-- What needs to be done --
All lines below containing "grid" are to be listed.

Materials provided Start Marker

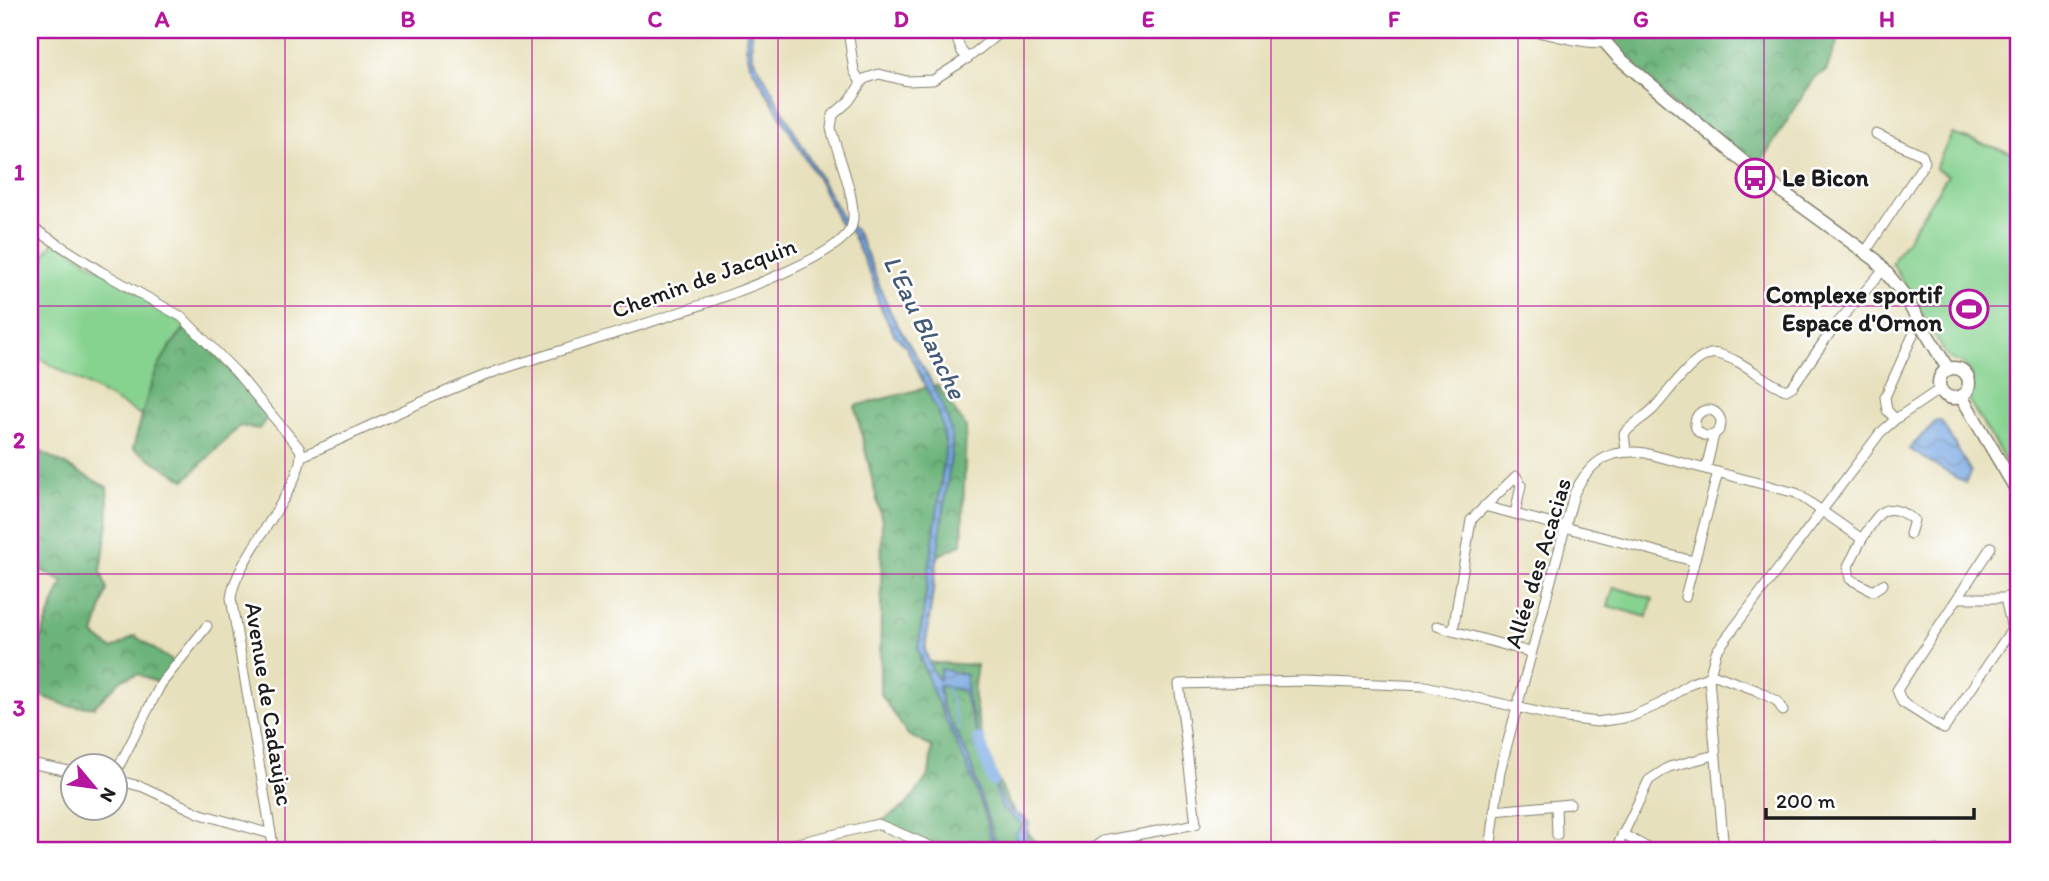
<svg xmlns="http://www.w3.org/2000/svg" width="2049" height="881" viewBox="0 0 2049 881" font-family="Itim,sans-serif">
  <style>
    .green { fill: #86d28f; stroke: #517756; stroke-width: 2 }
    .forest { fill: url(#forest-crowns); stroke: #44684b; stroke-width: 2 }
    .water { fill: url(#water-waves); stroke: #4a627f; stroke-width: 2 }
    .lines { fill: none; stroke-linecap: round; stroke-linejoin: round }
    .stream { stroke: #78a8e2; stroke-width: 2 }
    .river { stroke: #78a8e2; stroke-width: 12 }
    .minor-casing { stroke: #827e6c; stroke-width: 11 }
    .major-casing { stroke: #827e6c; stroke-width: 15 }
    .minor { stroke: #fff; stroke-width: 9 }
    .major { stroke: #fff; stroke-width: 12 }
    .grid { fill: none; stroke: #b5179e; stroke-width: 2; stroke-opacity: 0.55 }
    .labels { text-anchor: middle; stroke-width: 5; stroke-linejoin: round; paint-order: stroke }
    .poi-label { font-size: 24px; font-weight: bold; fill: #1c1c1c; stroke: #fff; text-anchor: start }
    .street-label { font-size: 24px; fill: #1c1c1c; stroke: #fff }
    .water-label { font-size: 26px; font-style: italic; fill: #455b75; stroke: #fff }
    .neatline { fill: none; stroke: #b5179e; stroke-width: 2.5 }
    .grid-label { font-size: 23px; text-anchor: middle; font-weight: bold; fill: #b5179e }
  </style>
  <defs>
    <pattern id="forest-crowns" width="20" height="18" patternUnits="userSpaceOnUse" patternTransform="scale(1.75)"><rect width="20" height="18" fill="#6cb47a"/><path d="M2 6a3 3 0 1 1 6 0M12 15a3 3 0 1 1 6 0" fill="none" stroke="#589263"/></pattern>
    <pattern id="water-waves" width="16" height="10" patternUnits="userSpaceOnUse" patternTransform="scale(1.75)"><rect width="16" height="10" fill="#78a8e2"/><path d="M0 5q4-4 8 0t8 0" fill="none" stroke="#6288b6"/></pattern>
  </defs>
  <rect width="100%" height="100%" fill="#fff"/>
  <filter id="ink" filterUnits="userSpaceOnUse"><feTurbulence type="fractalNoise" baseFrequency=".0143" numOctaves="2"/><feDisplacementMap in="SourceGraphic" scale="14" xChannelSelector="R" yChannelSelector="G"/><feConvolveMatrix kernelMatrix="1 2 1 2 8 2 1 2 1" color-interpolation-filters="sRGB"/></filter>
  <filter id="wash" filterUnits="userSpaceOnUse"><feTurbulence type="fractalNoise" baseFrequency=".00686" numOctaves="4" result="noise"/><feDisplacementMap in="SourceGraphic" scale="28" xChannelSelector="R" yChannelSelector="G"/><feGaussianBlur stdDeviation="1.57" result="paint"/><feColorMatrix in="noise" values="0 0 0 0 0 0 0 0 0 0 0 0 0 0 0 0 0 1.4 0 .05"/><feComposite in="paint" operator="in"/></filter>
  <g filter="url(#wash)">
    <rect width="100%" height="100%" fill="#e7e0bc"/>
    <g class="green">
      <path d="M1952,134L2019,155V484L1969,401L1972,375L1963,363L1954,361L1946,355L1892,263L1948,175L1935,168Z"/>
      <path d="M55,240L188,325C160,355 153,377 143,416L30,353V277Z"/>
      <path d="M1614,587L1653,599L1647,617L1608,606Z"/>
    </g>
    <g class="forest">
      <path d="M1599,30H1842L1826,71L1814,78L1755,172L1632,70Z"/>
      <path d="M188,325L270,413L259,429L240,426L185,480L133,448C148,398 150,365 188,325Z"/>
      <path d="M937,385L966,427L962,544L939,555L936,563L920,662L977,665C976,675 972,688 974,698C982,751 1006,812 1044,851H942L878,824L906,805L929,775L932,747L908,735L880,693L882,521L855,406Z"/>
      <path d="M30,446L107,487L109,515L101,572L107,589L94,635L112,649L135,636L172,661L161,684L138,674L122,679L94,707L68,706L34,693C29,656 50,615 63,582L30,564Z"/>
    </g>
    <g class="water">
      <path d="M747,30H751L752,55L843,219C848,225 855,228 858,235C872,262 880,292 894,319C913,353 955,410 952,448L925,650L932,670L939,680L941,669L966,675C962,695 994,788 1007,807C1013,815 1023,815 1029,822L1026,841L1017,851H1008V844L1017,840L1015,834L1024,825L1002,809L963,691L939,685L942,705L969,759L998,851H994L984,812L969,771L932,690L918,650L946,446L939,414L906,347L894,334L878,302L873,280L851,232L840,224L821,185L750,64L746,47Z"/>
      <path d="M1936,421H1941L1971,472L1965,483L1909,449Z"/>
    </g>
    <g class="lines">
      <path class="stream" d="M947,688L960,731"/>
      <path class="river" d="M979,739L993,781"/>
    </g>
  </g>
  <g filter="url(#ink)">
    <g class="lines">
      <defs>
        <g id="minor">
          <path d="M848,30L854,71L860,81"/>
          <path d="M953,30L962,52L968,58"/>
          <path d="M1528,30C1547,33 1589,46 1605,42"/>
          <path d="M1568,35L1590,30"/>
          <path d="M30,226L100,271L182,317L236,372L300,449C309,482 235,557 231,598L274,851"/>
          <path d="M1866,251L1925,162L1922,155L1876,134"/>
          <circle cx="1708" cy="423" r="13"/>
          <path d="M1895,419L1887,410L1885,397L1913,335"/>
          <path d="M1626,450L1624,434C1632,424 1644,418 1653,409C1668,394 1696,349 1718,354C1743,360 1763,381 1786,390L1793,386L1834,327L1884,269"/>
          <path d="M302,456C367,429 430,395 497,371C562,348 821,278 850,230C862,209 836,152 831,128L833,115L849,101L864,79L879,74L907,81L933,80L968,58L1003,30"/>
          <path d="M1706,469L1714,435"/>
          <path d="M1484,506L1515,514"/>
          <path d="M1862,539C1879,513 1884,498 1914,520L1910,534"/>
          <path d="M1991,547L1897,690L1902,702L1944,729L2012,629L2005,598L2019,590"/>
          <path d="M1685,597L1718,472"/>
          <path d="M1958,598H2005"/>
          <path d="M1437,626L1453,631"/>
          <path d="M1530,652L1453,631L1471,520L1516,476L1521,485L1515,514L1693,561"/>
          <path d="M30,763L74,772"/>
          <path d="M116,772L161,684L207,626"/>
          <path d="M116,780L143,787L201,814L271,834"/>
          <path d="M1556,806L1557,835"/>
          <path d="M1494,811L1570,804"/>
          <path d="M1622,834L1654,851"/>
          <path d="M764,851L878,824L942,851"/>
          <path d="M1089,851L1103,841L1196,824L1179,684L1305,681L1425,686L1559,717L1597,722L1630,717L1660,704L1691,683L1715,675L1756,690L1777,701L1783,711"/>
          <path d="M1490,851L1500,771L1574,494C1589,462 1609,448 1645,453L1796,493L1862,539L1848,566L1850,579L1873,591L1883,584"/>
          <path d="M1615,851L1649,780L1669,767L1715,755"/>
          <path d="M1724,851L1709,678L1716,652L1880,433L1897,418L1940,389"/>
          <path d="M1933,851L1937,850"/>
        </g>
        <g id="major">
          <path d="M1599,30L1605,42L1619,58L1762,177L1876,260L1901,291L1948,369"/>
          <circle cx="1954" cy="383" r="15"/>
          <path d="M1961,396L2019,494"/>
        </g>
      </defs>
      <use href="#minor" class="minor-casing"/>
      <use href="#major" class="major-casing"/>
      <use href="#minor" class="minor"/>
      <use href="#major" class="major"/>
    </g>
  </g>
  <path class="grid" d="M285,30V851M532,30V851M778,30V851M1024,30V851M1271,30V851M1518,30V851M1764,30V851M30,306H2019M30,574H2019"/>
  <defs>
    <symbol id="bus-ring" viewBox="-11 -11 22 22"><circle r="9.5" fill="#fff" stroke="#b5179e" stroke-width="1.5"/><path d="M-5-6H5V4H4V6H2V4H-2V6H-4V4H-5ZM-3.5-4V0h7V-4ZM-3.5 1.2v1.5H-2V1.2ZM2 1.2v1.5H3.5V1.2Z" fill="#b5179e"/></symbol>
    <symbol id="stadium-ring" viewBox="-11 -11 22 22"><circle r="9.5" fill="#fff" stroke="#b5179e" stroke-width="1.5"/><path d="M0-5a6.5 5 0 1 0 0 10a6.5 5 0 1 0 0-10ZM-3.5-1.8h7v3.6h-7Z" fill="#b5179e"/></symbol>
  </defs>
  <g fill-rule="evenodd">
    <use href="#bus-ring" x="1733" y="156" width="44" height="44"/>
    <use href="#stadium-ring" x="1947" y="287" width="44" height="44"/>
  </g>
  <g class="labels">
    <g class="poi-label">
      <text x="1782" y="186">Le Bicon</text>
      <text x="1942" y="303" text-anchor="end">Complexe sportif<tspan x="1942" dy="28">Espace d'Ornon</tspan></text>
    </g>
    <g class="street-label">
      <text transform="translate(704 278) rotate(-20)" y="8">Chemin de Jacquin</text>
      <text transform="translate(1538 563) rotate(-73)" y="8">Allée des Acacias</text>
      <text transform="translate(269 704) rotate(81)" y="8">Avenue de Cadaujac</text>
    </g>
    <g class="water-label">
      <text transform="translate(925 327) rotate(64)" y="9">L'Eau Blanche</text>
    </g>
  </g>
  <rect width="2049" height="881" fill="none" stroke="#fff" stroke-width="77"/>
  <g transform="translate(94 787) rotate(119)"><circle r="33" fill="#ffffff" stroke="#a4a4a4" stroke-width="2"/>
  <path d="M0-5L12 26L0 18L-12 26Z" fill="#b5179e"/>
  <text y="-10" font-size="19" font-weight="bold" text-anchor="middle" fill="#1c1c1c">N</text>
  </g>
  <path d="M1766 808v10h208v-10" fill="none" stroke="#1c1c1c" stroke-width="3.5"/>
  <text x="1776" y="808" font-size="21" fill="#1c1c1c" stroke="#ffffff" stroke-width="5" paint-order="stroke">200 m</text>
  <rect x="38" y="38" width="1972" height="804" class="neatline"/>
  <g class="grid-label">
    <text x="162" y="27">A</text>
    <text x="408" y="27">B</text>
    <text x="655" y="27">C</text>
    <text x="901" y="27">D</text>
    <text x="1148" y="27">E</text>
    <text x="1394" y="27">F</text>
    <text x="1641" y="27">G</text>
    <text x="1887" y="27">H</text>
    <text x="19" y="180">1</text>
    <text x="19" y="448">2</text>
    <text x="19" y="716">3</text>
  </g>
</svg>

Materials provided End Marker
Materials provided Start Marker

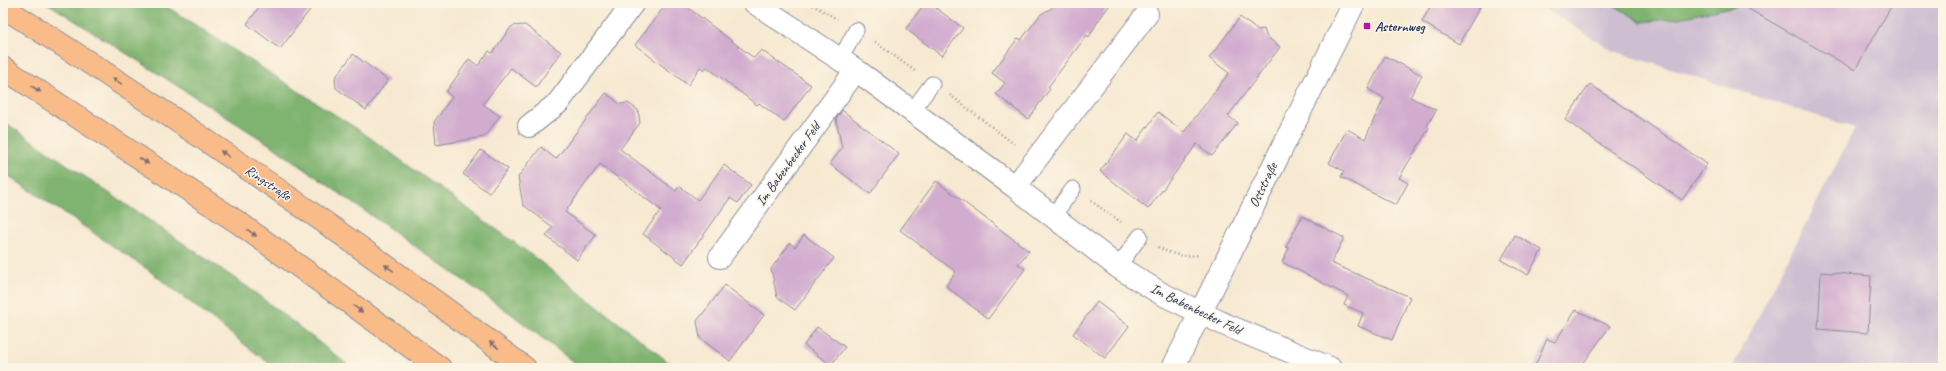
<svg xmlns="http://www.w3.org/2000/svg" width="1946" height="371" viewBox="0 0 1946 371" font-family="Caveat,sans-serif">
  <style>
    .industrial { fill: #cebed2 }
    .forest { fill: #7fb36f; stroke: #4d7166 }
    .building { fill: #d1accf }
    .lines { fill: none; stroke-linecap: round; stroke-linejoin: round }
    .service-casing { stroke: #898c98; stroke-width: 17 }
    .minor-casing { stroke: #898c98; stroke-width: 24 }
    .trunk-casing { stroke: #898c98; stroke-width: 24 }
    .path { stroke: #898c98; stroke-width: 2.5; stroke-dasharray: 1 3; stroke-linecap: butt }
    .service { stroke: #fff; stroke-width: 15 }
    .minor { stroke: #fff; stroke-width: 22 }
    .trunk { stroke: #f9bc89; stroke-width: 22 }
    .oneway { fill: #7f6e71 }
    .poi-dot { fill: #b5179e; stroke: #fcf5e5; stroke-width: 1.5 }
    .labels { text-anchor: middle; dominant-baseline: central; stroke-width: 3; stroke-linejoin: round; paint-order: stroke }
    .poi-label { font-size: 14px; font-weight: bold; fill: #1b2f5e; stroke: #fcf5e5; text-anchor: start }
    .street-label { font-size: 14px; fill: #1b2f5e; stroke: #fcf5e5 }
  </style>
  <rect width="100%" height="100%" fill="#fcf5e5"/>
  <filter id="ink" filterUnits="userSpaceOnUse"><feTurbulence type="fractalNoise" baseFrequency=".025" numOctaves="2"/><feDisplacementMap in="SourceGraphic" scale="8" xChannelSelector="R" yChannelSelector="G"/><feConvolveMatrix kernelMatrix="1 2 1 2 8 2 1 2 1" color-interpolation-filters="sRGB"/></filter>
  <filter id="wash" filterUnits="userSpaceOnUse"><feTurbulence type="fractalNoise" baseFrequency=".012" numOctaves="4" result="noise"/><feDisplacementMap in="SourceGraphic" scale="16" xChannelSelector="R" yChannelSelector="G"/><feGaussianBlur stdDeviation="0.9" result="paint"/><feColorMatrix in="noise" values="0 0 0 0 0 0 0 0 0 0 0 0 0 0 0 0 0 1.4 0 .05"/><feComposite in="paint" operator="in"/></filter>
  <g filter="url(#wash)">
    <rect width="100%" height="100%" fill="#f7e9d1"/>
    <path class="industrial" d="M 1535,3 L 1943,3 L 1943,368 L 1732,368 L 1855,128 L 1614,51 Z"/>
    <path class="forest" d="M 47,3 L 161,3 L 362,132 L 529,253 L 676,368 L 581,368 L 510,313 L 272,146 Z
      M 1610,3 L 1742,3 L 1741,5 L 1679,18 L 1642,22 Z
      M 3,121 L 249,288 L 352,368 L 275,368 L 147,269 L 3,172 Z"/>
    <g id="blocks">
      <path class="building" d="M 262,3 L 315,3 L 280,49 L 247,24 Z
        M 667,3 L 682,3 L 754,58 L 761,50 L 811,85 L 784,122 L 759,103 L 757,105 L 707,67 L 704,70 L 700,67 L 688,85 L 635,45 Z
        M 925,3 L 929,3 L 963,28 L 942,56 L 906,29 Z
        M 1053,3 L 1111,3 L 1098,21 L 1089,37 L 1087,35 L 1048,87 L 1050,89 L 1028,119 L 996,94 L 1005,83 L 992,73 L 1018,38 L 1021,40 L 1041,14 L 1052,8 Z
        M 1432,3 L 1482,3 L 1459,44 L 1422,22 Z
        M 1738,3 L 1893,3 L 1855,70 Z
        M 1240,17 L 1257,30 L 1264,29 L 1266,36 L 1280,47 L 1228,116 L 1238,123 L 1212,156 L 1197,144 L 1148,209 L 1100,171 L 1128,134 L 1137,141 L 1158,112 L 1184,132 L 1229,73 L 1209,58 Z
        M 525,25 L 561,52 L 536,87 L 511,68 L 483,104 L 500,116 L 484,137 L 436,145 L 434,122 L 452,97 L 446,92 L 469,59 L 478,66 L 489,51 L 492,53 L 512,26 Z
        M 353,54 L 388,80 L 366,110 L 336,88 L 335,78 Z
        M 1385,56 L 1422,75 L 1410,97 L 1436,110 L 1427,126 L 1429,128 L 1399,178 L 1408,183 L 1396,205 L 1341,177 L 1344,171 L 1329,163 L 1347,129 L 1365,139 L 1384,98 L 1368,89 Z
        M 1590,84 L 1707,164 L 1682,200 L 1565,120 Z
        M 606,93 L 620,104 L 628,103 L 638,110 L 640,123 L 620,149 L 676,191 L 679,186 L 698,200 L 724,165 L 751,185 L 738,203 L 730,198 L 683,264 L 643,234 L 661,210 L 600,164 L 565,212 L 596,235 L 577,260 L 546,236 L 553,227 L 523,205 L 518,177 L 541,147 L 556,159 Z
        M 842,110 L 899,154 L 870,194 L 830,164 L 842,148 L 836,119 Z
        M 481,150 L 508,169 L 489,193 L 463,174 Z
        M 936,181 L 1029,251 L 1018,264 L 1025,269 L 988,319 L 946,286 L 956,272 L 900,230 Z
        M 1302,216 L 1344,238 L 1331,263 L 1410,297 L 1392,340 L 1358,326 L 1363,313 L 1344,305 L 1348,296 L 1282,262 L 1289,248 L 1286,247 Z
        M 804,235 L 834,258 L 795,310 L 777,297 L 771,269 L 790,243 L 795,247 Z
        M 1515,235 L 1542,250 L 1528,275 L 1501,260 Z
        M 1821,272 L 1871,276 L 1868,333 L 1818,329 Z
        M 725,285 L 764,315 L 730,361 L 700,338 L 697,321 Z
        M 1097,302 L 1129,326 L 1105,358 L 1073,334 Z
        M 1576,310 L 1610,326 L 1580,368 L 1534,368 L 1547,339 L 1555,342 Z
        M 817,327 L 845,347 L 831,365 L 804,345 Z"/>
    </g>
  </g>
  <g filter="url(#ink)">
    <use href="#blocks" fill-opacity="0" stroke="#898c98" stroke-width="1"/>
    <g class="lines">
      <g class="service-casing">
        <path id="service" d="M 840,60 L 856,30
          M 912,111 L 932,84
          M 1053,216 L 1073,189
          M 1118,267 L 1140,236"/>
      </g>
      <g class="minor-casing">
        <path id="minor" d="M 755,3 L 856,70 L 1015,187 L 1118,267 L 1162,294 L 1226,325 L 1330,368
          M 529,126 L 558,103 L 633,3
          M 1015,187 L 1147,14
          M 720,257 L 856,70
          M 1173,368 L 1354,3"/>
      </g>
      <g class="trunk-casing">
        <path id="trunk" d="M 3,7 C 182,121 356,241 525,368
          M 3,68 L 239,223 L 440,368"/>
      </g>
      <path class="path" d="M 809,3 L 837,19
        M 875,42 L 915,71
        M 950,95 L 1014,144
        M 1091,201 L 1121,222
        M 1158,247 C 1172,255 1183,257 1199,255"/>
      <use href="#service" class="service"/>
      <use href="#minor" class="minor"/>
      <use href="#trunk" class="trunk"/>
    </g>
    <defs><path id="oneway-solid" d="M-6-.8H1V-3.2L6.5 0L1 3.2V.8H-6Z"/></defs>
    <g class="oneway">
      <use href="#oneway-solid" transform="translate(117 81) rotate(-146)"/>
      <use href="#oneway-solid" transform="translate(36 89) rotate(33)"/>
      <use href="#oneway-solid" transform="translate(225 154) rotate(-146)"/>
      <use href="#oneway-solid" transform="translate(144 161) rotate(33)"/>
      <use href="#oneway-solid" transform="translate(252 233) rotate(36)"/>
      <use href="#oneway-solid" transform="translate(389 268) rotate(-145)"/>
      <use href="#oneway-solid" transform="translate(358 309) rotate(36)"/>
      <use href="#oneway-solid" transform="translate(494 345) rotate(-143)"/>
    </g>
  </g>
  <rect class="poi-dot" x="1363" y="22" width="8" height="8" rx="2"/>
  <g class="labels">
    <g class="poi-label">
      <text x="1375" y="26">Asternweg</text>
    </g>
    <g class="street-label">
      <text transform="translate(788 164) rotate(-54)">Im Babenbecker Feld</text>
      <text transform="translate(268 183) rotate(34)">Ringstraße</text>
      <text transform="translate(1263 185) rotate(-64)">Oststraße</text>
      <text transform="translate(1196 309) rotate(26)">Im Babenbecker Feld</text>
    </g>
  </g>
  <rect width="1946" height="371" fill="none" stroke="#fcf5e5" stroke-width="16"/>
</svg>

Materials provided End Marker

-- Your response --
    .grid { fill: none; stroke: #b5179e; stroke-width: 2; stroke-opacity: 0.55 }
    .grid-label { font-size: 23px; text-anchor: middle; font-weight: bold; fill: #b5179e }
  <path class="grid" d="M285,30V851M532,30V851M778,30V851M1024,30V851M1271,30V851M1518,30V851M1764,30V851M30,306H2019M30,574H2019"/>
  <g class="grid-label">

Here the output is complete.